▶ EXERCISE
What you produce should match the records below precisely, except that images are removed.

Start of EXERCISE DATA

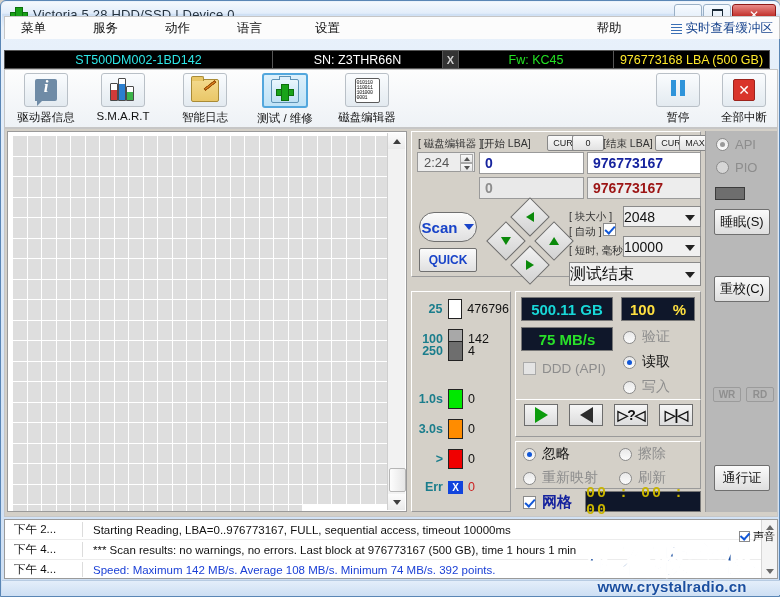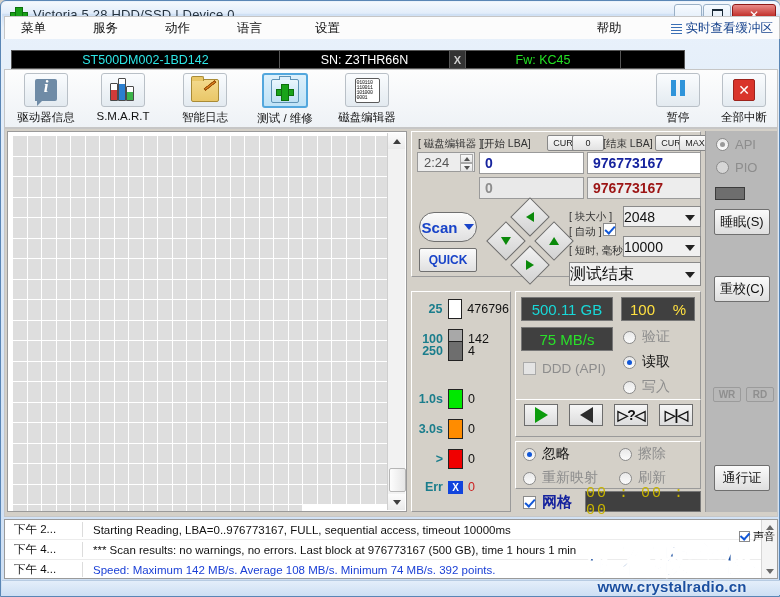--- a/index.html
+++ b/index.html
@@ -58,7 +58,7 @@
   .rtbuf .txt{font-size:12.5px;color:#14418c;white-space:nowrap;}
   
   .infostrip{
-    position:absolute;left:10px;top:49px;width:674px;height:19px;
+    position:absolute;left:3px;top:49px;width:766px;height:19px;
     background:#000;border:1px solid #555;box-sizing:border-box;
     display:flex;align-items:center;font-size:12.5px;
   }

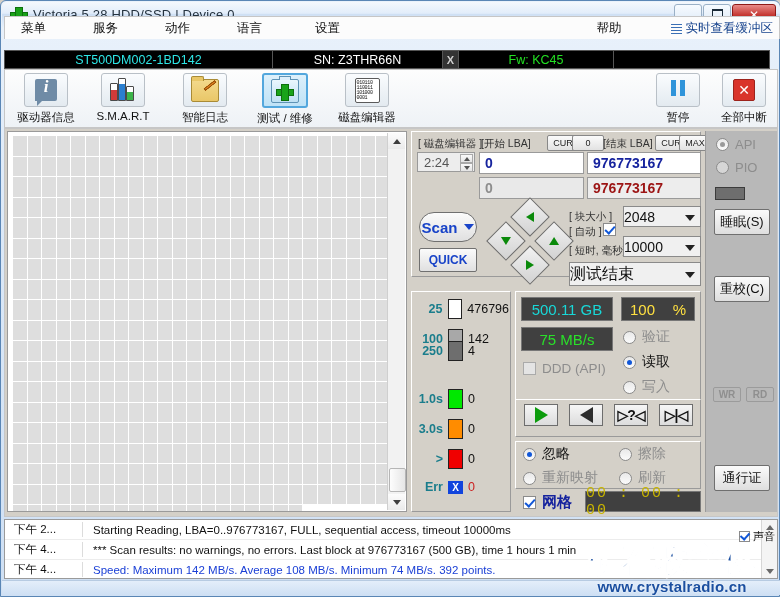--- a/index.html
+++ b/index.html
@@ -288,6 +288,7 @@
     <div class="cell c-sn">SN: Z3THR66N</div>
     <div class="cell c-x">X</div>
     <div class="cell c-fw">Fw: KC45</div>
+    <div class="cell c-lba">976773168 LBA (500 GB)</div>
   </div>
 
   <div class="toolbar">

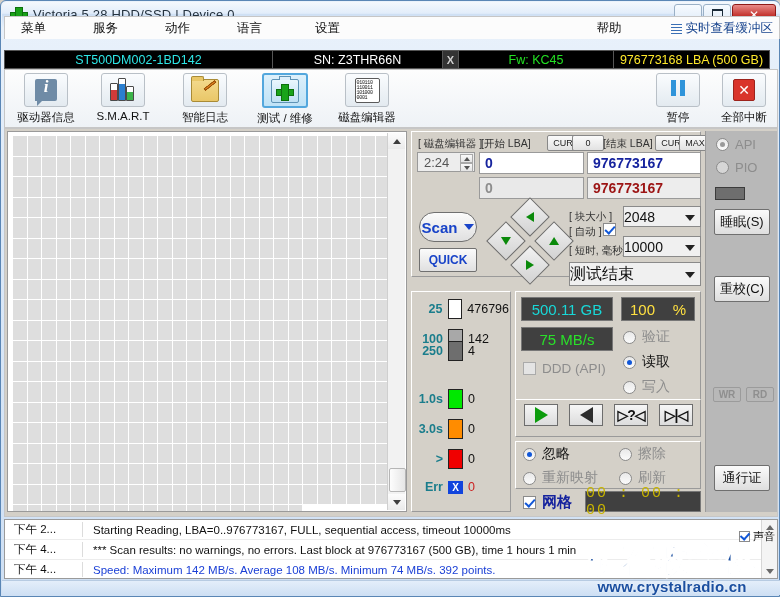--- a/index.html
+++ b/index.html
@@ -188,8 +188,8 @@
   .errsw{width:15px;height:13px;background:#1144dd;color:#fff;font-size:10px;font-weight:bold;
       display:flex;align-items:center;justify-content:center;margin:0 5px;}
   
-  .lcd{background:#404040;border:1px solid #777;box-sizing:border-box;
-      display:flex;align-items:center;justify-content:center;font-weight:normal;}
+  .lcd{background:#0f172a;border:1px solid #777;box-sizing:border-box;
+      display:flex;align-items:center;justify-content:center;font-weight:bold;}
   .radio{display:flex;align-items:center;gap:6px;font-size:14px;color:#111;}
   .radio .dot{width:13px;height:13px;border-radius:50%;border:1px solid #8b8b8b;
       background:linear-gradient(to bottom,#e9e9e9,#fbfbfb);position:relative;box-sizing:border-box;}

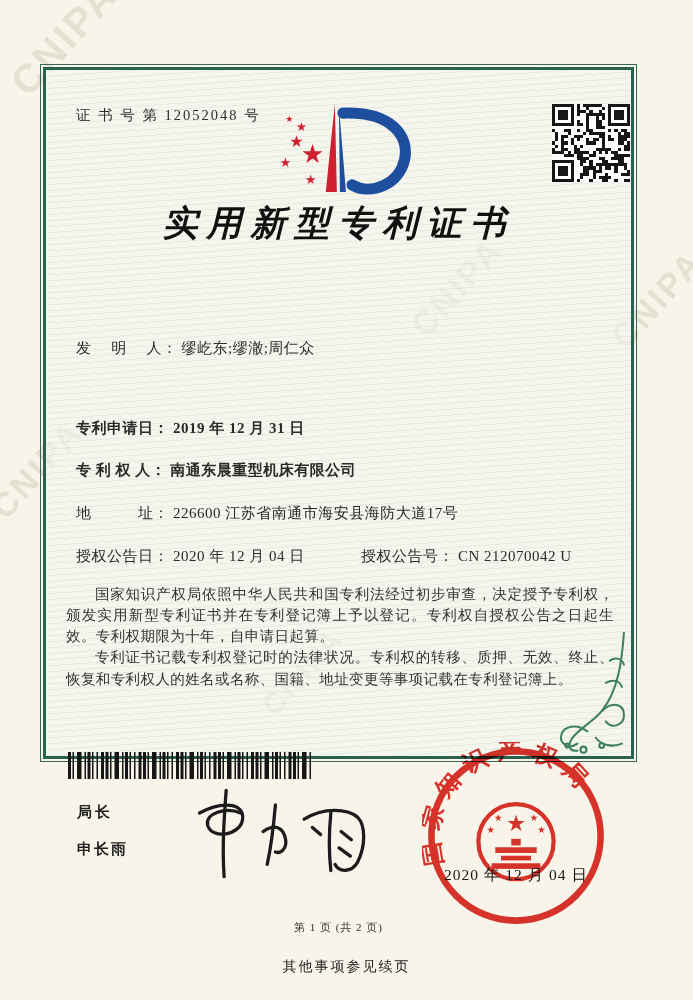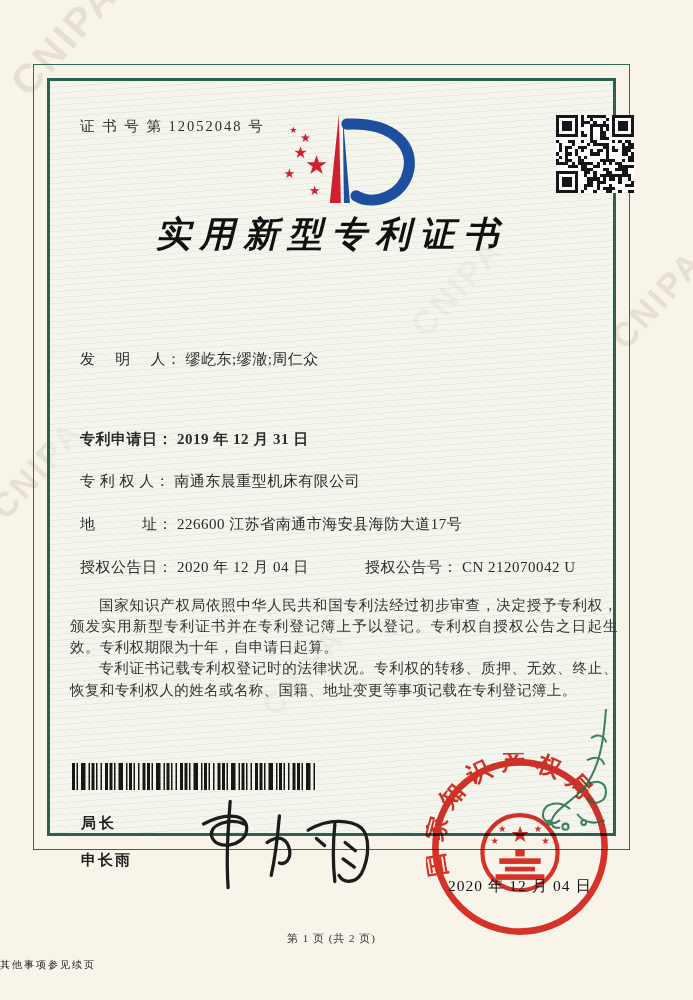--- a/index.html
+++ b/index.html
@@ -15,8 +15,8 @@
     transform:rotate(-48deg);user-select:none;
   }
   .frame{
-    position:absolute;left:33px;top:64px;width:597px;height:786px;z-index:2;
-    border:1.5px solid #3569555c;border:1.5px solid #356955;padding:13px;box-sizing:border-box;
+    position:absolute;left:40px;top:64px;width:597px;height:698px;z-index:2;
+    border:1.5px solid #3569555c;border:1.5px solid #356955;padding:2px;box-sizing:border-box;
   }
   .frame-inner{
     position:relative;width:100%;height:100%;box-sizing:border-box;

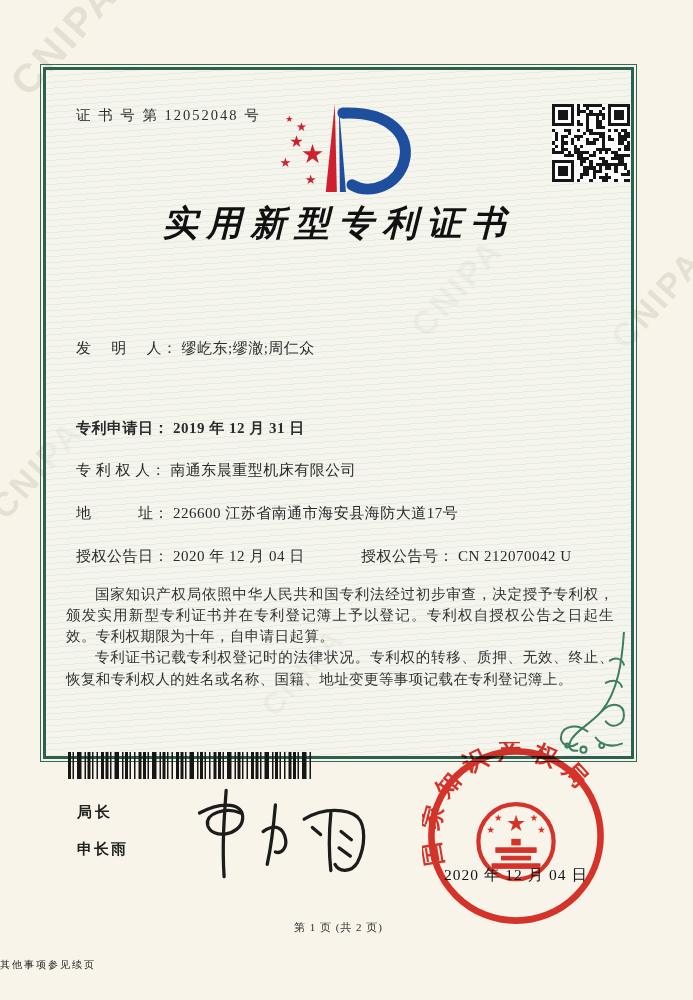--- a/index.html
+++ b/index.html
@@ -322,7 +322,7 @@
   <div class="frow" style="top:349px;font-weight:bold;">
     <span class="lbl">专利申请日：</span><span>2019 年 12 月 31 日</span>
   </div>
-  <div class="frow" style="top:391px;">
+  <div class="frow" style="top:391px;font-weight:bold;">
     <span class="lbl">专 利 权 人：</span><span>南通东晨重型机床有限公司</span>
   </div>
   <div class="frow" style="top:434px;">

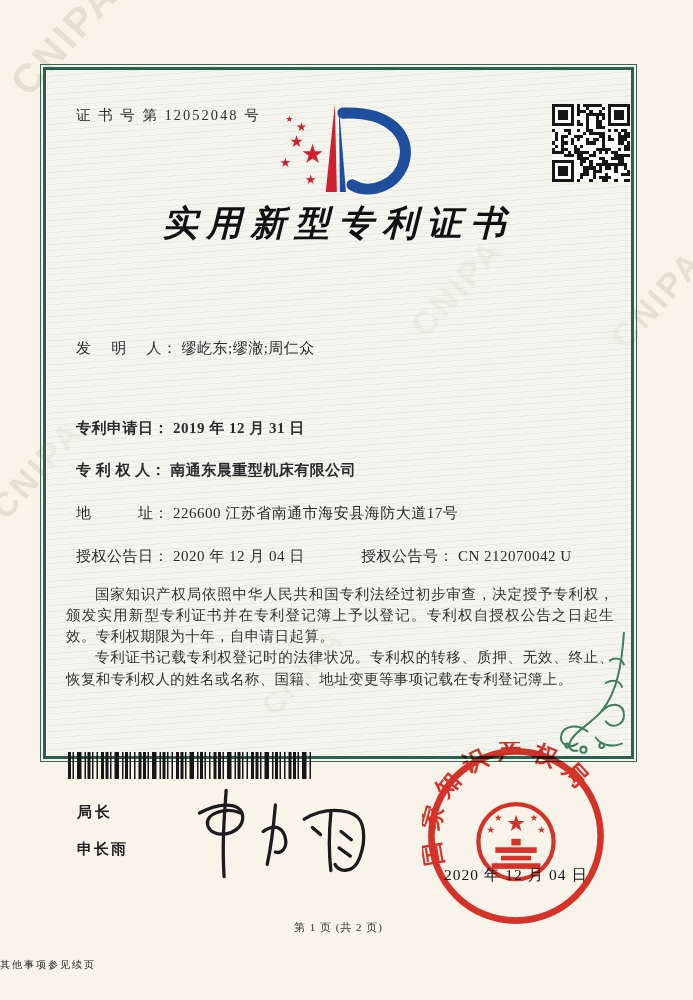--- a/index.html
+++ b/index.html
@@ -53,8 +53,8 @@
   .flourish{position:absolute;right:2px;bottom:2px;width:86px;height:122px;}
   .page-info{position:absolute;left:0;top:850px;width:100%;text-align:center;font-size:11px;color:#333;letter-spacing:1px;}
   .footer-note{
-    position:absolute;left:0;top:958px;width:100%;text-align:left;z-index:2;
-    font-size:10px;color:#222;letter-spacing:2px;
+    position:absolute;left:0;top:958px;width:100%;text-align:center;z-index:2;
+    font-size:14px;color:#222;letter-spacing:2px;
   }
   svg{display:block;}
 </style>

End of EXERCISE DATA

▶ PROBLEM SOLUTION
--- a/index.html
+++ b/index.html
@@ -58,7 +58,7 @@
   .rtbuf .txt{font-size:12.5px;color:#14418c;white-space:nowrap;}
   
   .infostrip{
-    position:absolute;left:10px;top:49px;width:674px;height:19px;
+    position:absolute;left:3px;top:49px;width:766px;height:19px;
     background:#000;border:1px solid #555;box-sizing:border-box;
     display:flex;align-items:center;font-size:12.5px;
   }

--- a/index.html
+++ b/index.html
@@ -288,6 +288,7 @@
     <div class="cell c-sn">SN: Z3THR66N</div>
     <div class="cell c-x">X</div>
     <div class="cell c-fw">Fw: KC45</div>
+    <div class="cell c-lba">976773168 LBA (500 GB)</div>
   </div>
 
   <div class="toolbar">

--- a/index.html
+++ b/index.html
@@ -188,8 +188,8 @@
   .errsw{width:15px;height:13px;background:#1144dd;color:#fff;font-size:10px;font-weight:bold;
       display:flex;align-items:center;justify-content:center;margin:0 5px;}
   
-  .lcd{background:#404040;border:1px solid #777;box-sizing:border-box;
-      display:flex;align-items:center;justify-content:center;font-weight:normal;}
+  .lcd{background:#0f172a;border:1px solid #777;box-sizing:border-box;
+      display:flex;align-items:center;justify-content:center;font-weight:bold;}
   .radio{display:flex;align-items:center;gap:6px;font-size:14px;color:#111;}
   .radio .dot{width:13px;height:13px;border-radius:50%;border:1px solid #8b8b8b;
       background:linear-gradient(to bottom,#e9e9e9,#fbfbfb);position:relative;box-sizing:border-box;}

--- a/index.html
+++ b/index.html
@@ -15,8 +15,8 @@
     transform:rotate(-48deg);user-select:none;
   }
   .frame{
-    position:absolute;left:33px;top:64px;width:597px;height:786px;z-index:2;
-    border:1.5px solid #3569555c;border:1.5px solid #356955;padding:13px;box-sizing:border-box;
+    position:absolute;left:40px;top:64px;width:597px;height:698px;z-index:2;
+    border:1.5px solid #3569555c;border:1.5px solid #356955;padding:2px;box-sizing:border-box;
   }
   .frame-inner{
     position:relative;width:100%;height:100%;box-sizing:border-box;

--- a/index.html
+++ b/index.html
@@ -322,7 +322,7 @@
   <div class="frow" style="top:349px;font-weight:bold;">
     <span class="lbl">专利申请日：</span><span>2019 年 12 月 31 日</span>
   </div>
-  <div class="frow" style="top:391px;">
+  <div class="frow" style="top:391px;font-weight:bold;">
     <span class="lbl">专 利 权 人：</span><span>南通东晨重型机床有限公司</span>
   </div>
   <div class="frow" style="top:434px;">

--- a/index.html
+++ b/index.html
@@ -53,8 +53,8 @@
   .flourish{position:absolute;right:2px;bottom:2px;width:86px;height:122px;}
   .page-info{position:absolute;left:0;top:850px;width:100%;text-align:center;font-size:11px;color:#333;letter-spacing:1px;}
   .footer-note{
-    position:absolute;left:0;top:958px;width:100%;text-align:left;z-index:2;
-    font-size:10px;color:#222;letter-spacing:2px;
+    position:absolute;left:0;top:958px;width:100%;text-align:center;z-index:2;
+    font-size:14px;color:#222;letter-spacing:2px;
   }
   svg{display:block;}
 </style>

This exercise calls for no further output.